Mourning My Former Self

In the end, everything will be okay. If it’s not okay, it’s not yet the end. Fernando Sabino

June 17,2017 The day my disease started.

The picture above was the day my whole world would change. I came home from work and told Matt I thought I was having a heart attack. We went to the ED and well, the rest is history.

I look at pictures of my former self and get very down. I see the smile I use to have and how no matter what was going on I'd find a joke in it or someway to turn frowns into smile. Now, I see swollen eyes, chapped lips, thin hair, and my body, well it's to the point I hate to even look at it.

I'm not the woman I use to be. I'm sad, I'm depressed, and so lonely. I have my husband and kids and they make a world of difference when they are here. But the honest truth is I only see them part time. Between Matt's job and the boys custody schedule I am alone more than not. I use to be so outgoing, talking and making friends with anyone and everyone. Now, I'm a more of a recluse than anything

I stay up all hours, either watching TV, or working on the computer. During the day it's pretty much the same thing. Sometimes I just sit and sob uncontrollably, my hands and face soaked with tears. The times Matt is home we talk a lot. He talks me through reasoning and helps me see things in a different perspective. It works for awhile, but when I'm alone all the demons come back and attack with vengeance. In the dark at 2am my brain rapid-fires all the stress and fear sitting inside of it and diminishes any amount of positivity and optimism I enjoy during daylight.

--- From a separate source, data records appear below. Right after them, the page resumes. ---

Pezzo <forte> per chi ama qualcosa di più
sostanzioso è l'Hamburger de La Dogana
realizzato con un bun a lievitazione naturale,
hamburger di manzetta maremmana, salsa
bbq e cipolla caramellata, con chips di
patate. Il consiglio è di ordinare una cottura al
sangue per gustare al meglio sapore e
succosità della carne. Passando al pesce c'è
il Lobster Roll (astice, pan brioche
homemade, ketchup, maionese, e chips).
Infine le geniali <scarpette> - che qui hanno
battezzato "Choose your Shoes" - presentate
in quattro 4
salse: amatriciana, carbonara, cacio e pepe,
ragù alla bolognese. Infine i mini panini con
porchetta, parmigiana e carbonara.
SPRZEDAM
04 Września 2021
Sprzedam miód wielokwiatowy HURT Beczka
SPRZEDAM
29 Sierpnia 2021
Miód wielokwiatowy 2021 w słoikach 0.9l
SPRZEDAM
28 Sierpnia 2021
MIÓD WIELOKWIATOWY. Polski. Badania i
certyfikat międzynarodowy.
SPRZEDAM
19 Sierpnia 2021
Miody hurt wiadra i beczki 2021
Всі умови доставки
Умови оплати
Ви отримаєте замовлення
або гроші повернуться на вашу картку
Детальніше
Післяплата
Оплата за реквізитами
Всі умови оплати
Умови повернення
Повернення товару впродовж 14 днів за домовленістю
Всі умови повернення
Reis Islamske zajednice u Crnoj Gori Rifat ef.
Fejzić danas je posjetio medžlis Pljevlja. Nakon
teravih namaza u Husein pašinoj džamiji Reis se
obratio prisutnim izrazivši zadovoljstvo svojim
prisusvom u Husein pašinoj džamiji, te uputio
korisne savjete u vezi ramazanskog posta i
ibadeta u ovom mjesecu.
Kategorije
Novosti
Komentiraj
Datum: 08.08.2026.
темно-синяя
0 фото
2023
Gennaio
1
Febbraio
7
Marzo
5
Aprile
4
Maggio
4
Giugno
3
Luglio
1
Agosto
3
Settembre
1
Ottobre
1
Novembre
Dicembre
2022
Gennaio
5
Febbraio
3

I look at pictures from before this disease took over my life and I miss that woman I use to be. We'd have bbqs all the time, always had people over. My blinds use to be open to let the sun in, now it hurts my eyes too much and I sit with dim lamps on. I use to have dinner ready when Matt got home, now he finds me laying on the couch loaded with pain medication. I use to go out with the boys on the weekend, shopping, and lunches. Now nothing.

There have been more days than not this past year when the pain and discomfort was so bad, I can't even remember what it was like to be well. It’s still hard to recall the times I lived without fear of a flare-up about shopping, attending parties or making plans with friends. These fears are all-consuming now. I question myself before I leave the house, do I have all the medications, nausea, pain, nerve, anxiety, enzymes. Then water, snack, pillow, or blanket sometimes.

I have been given the best option for my disease, to just remove the whole thing. Even with this,I am still left without hope most the time. But, even more than the fear, doubt and worry, and stress, I find what tortures me the most is the fading memory I have of who I use to be.

I remember I was up for anything, we were in the process of planning our next cruise. Matt and I had just gotten back from the Bahamas. I went snorkeling, walked around Nassau, laid on the beach with the sand on my feet and sun on my face.

May 2017 Nassau, Bahamas

I know the outgoing person I once was is still inside me, but she’s a bit harder to locate most days. Lucky for me and anyone else who lives with chronic illness, depression, and anxiety, night turns into day and that makes it a bit easier to navigate through my self destructive mind. It gets very hard, and some days I don’t bother with the positive, but most days I know I just have to.

Once I couldn't work anymore I felt so disappointed and embarrassed I was contributing to society. I want to go to bed and wake up feeling like I have a purpose. When my thoughts switched from graduating college, traveling, and finding my purpose in life, to just praying I wont have pain I realize I wish I had more time to prepare myself and my family. It's come to the point when asked about how I'm feeling I say fine, because everything else just sounds like a broken record.

Several times while writing this I have broken down. I know I'll never be the same, I'll never look the same, and saying goodbye to that hurts more than anyone can imagine. I'm incredibly grateful for the experiences my body has given me. It's my hope in the next couple months I'll be welcoming my new self, and I'll experience more than I could possibly think about. I'm going to be okay, it's just going to take time.

Thank you all for your support and love.